ただし、マズローがエリスを幇助した修道女全員を殺した後に、殺人を自白し自殺するつもりだった、という理由なら偽証にはならない?
……これも苦しい。
それから、セラの殺人に関する推理もやや恣意的な考え方が混じっていないとも言い難い。
……このくらいですかね。
とりあえず、僕の考えでは犯人はマズローです。
クラッドのことは、まあ……どっかで死んでるんじゃないかと思っておきます。なんなら、殺した後に巨腕で街の外に投げ捨ててしまえばなんとかなるはずですし。
クラッドもマズローに殺されているのなら、マズローがエリスの蛮行及び他修道女たちの背信行為について聞き出しているという流れも成立します。(たしかクラッドは、修道女たちが目撃していたのに気づいたようなそぶりを見せていたはず)
以上です。
僕の推理のやり方は、犯行が可能そうな人間に、犯行のシナリオを証拠に基づいて書き下ろしてあげるというアホな方法を取っていますので、割と恣意的な目線が混じります。
間違っていたら、盛大に笑い飛ばしてください。
それでは。後はもう解決編を待ちます。

▬▬▬▬▬▬

## 資料を読む:
1 – この推理の文章で、書き手は犯人をだれだと考えていますか。
2 – 推理の文章に名前が出てくる人物を、すべて書き出してください。
3 – 推理の文章を、最後の文の後から書き進めてください。

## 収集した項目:
▬▬▬▬▬▬

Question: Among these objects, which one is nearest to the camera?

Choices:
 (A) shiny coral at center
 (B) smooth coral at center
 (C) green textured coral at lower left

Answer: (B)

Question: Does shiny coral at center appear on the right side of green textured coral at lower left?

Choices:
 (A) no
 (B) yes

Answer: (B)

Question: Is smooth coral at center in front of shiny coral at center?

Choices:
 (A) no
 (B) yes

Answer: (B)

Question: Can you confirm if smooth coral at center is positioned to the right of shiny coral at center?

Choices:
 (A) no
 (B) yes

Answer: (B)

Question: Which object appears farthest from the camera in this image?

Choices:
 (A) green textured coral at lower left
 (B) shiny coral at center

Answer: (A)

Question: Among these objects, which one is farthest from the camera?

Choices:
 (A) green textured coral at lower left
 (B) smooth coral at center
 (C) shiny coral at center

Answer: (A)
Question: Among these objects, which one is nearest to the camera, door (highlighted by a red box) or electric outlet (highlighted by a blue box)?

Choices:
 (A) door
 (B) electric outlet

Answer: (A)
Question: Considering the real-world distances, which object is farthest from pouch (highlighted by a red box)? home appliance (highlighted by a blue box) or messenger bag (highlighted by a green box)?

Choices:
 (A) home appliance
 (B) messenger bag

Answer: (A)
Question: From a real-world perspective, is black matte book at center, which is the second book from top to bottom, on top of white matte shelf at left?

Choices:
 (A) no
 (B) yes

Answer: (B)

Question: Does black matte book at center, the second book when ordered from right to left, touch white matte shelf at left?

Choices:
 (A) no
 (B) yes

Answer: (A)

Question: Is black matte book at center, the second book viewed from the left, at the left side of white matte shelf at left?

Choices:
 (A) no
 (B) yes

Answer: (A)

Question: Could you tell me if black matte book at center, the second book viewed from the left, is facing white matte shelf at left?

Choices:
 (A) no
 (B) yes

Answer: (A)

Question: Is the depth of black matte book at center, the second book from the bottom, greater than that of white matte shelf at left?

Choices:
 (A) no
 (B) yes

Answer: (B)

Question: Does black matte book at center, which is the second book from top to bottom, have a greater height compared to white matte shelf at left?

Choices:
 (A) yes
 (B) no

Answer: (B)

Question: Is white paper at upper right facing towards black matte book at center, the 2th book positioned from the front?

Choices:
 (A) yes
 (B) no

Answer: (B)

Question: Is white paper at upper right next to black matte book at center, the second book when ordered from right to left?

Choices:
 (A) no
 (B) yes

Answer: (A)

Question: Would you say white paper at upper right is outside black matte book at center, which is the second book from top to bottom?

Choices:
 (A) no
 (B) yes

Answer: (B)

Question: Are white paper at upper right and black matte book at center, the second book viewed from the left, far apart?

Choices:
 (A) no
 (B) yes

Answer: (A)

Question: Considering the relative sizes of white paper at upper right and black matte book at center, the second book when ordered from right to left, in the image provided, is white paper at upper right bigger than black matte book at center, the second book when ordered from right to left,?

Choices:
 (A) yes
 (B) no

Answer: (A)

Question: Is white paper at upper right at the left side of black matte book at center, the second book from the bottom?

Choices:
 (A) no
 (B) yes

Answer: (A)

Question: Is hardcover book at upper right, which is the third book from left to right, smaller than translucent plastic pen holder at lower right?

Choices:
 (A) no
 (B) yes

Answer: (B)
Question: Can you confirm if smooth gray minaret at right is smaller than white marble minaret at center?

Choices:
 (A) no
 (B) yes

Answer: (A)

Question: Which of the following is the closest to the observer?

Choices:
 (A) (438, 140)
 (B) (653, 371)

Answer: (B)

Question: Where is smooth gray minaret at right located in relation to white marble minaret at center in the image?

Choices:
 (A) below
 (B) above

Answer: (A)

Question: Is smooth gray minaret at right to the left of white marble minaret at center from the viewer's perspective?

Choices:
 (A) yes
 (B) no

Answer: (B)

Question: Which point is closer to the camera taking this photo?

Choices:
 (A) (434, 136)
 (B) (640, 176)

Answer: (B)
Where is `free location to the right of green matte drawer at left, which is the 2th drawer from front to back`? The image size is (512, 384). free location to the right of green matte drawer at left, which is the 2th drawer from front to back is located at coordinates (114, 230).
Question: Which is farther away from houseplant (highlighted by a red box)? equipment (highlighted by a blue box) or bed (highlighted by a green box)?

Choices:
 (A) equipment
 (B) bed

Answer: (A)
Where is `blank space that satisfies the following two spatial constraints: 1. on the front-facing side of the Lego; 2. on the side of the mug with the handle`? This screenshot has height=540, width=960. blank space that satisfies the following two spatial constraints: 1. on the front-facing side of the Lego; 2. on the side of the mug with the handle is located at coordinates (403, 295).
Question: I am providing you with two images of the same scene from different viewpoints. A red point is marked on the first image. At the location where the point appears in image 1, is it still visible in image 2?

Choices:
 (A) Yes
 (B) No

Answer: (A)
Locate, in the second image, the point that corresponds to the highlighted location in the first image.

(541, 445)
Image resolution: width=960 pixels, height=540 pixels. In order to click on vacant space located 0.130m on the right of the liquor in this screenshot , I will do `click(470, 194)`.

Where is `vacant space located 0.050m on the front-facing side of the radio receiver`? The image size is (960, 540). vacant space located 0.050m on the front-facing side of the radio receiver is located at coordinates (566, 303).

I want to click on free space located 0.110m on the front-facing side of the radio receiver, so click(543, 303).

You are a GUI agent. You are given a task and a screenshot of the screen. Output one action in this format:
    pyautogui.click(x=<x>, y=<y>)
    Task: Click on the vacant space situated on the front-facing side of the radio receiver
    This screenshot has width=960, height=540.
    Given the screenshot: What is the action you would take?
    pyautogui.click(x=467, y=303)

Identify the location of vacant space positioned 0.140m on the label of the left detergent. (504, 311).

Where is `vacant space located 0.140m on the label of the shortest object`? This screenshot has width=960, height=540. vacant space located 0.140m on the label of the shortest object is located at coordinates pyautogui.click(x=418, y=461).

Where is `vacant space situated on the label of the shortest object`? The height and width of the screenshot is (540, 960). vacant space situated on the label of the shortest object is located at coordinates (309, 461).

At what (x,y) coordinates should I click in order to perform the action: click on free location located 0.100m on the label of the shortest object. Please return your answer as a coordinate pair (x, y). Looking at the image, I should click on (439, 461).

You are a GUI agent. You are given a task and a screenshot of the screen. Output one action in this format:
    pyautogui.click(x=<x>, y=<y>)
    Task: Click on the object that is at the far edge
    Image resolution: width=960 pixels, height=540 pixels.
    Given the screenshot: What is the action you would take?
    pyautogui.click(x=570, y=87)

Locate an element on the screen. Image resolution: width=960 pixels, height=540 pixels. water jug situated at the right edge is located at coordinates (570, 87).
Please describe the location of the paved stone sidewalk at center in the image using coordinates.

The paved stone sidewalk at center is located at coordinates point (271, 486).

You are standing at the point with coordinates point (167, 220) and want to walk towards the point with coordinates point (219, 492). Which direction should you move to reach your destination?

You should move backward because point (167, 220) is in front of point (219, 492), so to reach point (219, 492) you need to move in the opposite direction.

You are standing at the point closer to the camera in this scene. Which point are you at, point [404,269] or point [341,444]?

▬▬▬▬▬▬

## 答えの一覧:
1 – マズローです。

2 – マズロー、エリス、セラ、クラッド

3 –
作者からの返信
わーい、推理の投下ありがとうございます!しかもこんなに緻密な分析、、すごいの一言です。これだけ綿密に考えて、しかも文章にしてくださるのは作者とし感謝の言葉もありません(>_<)
ひとつだけ。犯人が偽証できるのは100%アンフェアと書いたのは、「犯人がどうやって偽証しているのかについては気にしなくていいですよ、犯人が誰だろうと偽証できる前提でオッケーです」という意味でした。なので、その理由まできっちり詰めてくださった白柳さんからすると、その部分の解決編は「おいこら待て」となるかもですが、どうぞ許してくださいまし(^^;)
それでは、楽しんでもらえることを祈っています。よろしくお願いします♪
編集済
問題編、楽しく拝読させて頂きました!
まったく自信はないですが、自分なりに推理してみましたのでその内容を以下に記します。
また、私より後に推理に挑戦される方へ、(抜けもあるかもですが)推理に必要そうな登場人物やルールを自分用にメモとして纏めたものも記します。
注意書きが出てくるまでは、未挑戦の方も参考にして頂いて大丈夫かと思います。
▼登場人物
ミナ 審察官/加護持ち(鉄槌、注意散漫)
ハル 審察官
(以下容疑者)
マズロー 司教/加護持ち(巨腕、下半身が不自由)
クラッド 落火/加護持ち(魅了、隻腕)
ロンゾ 審察官
ローザ 修道女
ノラ 監督官
ウェル 料理長
(以下被害者)
エリス 修道女/第一被害者
リノ 修道女/第二被害者
セラ 修道女/第三被害者
▼神罰のルール
・ミト教徒は偽証ができない(神罰が下る)
・自覚なき偽証には神罰は下らない
・偽証の意思があっても言葉の上で真実ならば神罰は下らない
▼加護の制限
・時間、空間、存在、生死への干渉は不可。
・一度に使える回数や持続時間には限りがある。
・自身の身体能力を上げる加護は無い。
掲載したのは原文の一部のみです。